6.2 Binomial Distribution (The Binomial Formula Method)

This method is used when the number of trials (n) is moderately small, making the Sample Space approach too complex.

Scenario 2: Drawing 5 Marbles

Problem: Find the probability of drawing at least two green marbles out of 5 trials (n = 5).

Function:
The Binomial Formula calculates the probability of obtaining an exact number of successes (k) out of n trials.

Application:
Since the problem asks for at least two greens:

\[ P(\text{at least 2}) = P(k=2) + P(k=3) + P(k=4) + P(k=5) \]

Formula Used:

\[ P(k) = \binom{n}{k} p^k q^{n-k} \]

Conclusion Scenario 2:
The binomial method works well for n = 5, but becomes too lengthy and unrealistic as n increases further.

6.3 Sampling Distribution of the Sample Proportion (Using CLT)

This method is used when the number of trials (n) is very large
(e.g., \(n = 100\)), making both previous methods infeasible.
It provides an approximate probability using the Central Limit Theorem (CLT).

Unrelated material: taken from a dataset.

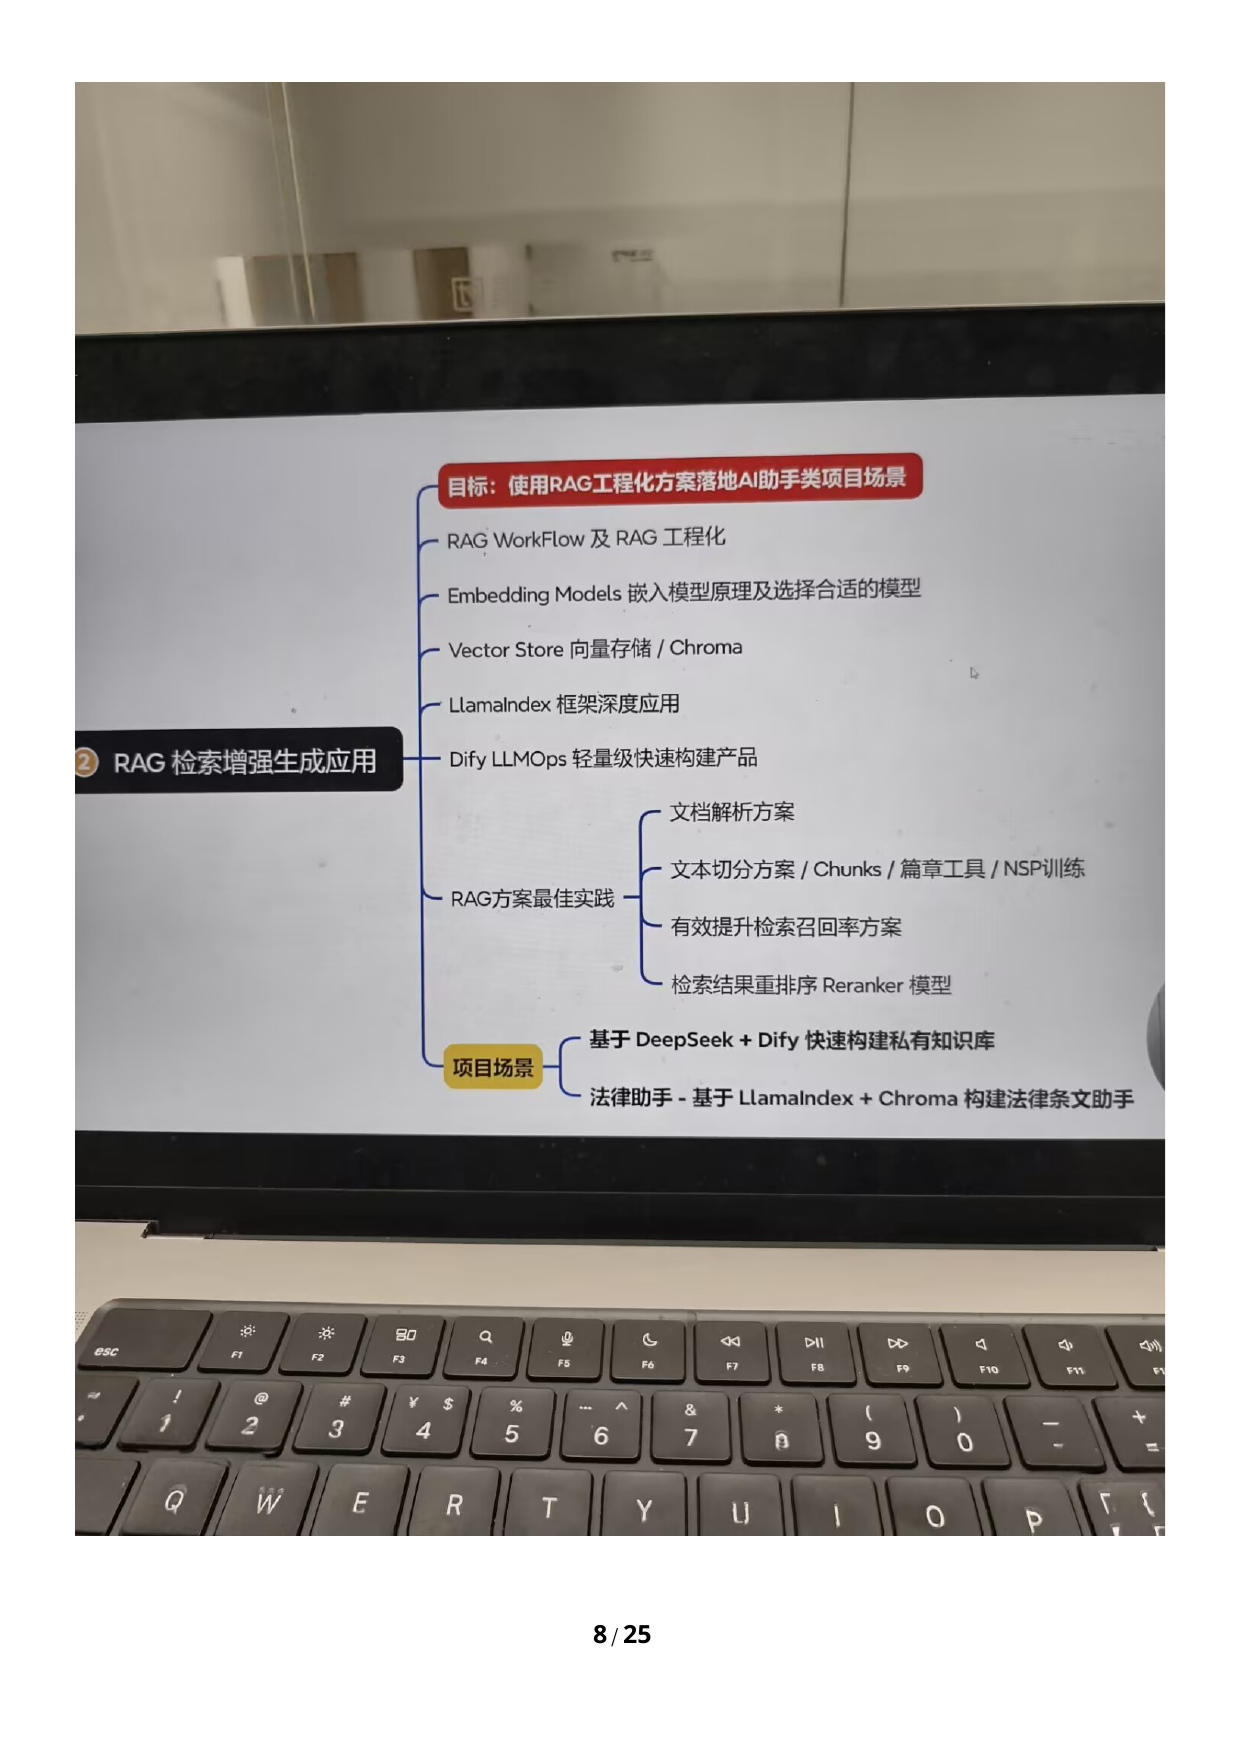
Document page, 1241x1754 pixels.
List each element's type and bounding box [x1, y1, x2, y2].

Scenario 3: Drawing 100 Marbles

Problem: Find the probability of drawing at least 35 green marbles out of 100 trials (n = 100).

Concept Link:
The video connects this problem to the Sampling Distribution of the Sample Proportion, discussed in previous lessons.

Steps

1. Check the CLT Conditions

The sampling distribution of \(\hat{p}\) is approximately Normal if:

\[ n \cdot p \ge 10 \] \[ n \cdot (1 - p) \ge 10 \]

Example in the video:

\(100 \times 0.4 = 40\)
\(100 \times 0.6 = 60\)

Both ≥ 10 → CLT applies.

2. Compute the Standard Error

\[ \sigma_{\hat{p}} = \sqrt{\frac{p \cdot q}{n}} \]

3. Standardize the Sample Proportion (Z-score)

Sample proportion:

\[ \hat{p} = \frac{35}{100} = 0.35 \]

Z-score:

\[ Z = \frac{\hat{p} - p}{\sqrt{\frac{pq}{n}}} \]

4. Find the Area

Use the Z-value to find the corresponding area under the Normal Curve
→ this area represents the approximate probability.

Conclusion Scenario 3

This method provides approximate, but highly accurate probabilities.
It is the only practical method for large sample sizes (large) in introductory statistics.

7 Reference

[1] Gravetter, F. dan Wallnau, L., Statistics for the Behavioral Sciences (11th ed.), Cengage, 2021.